Sadly, many medieval writers were their own worst critics. A language of decline was widely adopted. Contemporary writings are redolent with words such as decay, senility, corruption and collapse. Medieval scholars believed that the Earth was growing old and that things were deteriorating as the end drew closer.
Many medieval writers frequently assumed the supremacy of preceding generations (who in turn assumed the supremacy of generations that preceded them, etc.). William of Conche wrote in a letter to Geoffrey the Fair of Anjou about the masters of the present era who lacked the authority of the ancients. William noted that because masters lacked knowledge, students lacked discipline, and bishops sought only wealth. “All dignity and authority have perished,” he concluded.

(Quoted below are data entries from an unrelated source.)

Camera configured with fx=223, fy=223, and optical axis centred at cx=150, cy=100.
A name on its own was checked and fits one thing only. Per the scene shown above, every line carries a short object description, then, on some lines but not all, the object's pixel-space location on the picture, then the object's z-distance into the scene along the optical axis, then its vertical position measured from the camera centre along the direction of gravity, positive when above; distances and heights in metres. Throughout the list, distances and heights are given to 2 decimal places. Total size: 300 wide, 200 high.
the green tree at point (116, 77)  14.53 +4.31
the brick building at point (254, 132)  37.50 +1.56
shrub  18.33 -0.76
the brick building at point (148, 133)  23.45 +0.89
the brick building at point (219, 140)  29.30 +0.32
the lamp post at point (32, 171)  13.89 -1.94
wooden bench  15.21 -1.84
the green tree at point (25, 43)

This kind of language is typical of authors of the Medieval era, even when they were praising a contemporary figure. For example, Herbert of Bosham, after praising Thomas Becket, ends his praise by saying that “though such virtue lived in our time, it was not of our tepid age, which brings forth only self-loving, self-seeking men.” Similarly, when Aelred of Rievaulx praised Saint Ninian, he exclaimed that “when I think of the saintly ways of this saintly man, I am ashamed of our own inane stupidity and of the spinelessness of this wretched generation.”

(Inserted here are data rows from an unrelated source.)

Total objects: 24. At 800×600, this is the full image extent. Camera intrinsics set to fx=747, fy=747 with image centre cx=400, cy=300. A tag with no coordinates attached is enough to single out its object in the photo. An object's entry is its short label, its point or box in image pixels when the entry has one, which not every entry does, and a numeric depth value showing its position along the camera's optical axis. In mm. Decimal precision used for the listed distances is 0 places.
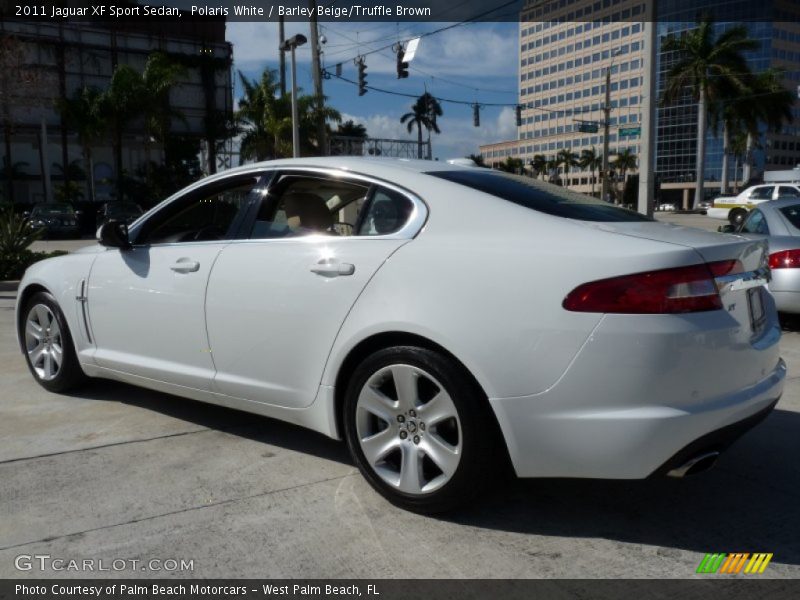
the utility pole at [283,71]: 35234
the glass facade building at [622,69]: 89250
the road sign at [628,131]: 24361
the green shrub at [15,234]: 12266
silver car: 7133
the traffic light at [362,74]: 26609
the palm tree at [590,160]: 110562
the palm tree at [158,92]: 38594
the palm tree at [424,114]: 81438
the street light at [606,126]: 35562
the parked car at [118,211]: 29362
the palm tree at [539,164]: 117775
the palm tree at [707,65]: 45688
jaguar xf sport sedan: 2670
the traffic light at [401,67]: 22156
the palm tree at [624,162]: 103188
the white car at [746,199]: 26281
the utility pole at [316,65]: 24828
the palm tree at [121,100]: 38594
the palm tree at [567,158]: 112688
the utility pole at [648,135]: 16922
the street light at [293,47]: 21688
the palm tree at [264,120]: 35406
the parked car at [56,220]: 28422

Writings of the Ancient and Medieval periods are filled with self-deprecation. While some writers praised their own era, such optimists were rare and outnumbered by swathes of pessimists. Pessimism, then, seemed to have been the norm for much of written history. In that respect, modern people are exceptional. We demand and expect progress. We conceive of our own future without declinism, the need for a dictator to halt that decline, or an eventual apocalypse that will wipe away our wretchedness. That’s progress.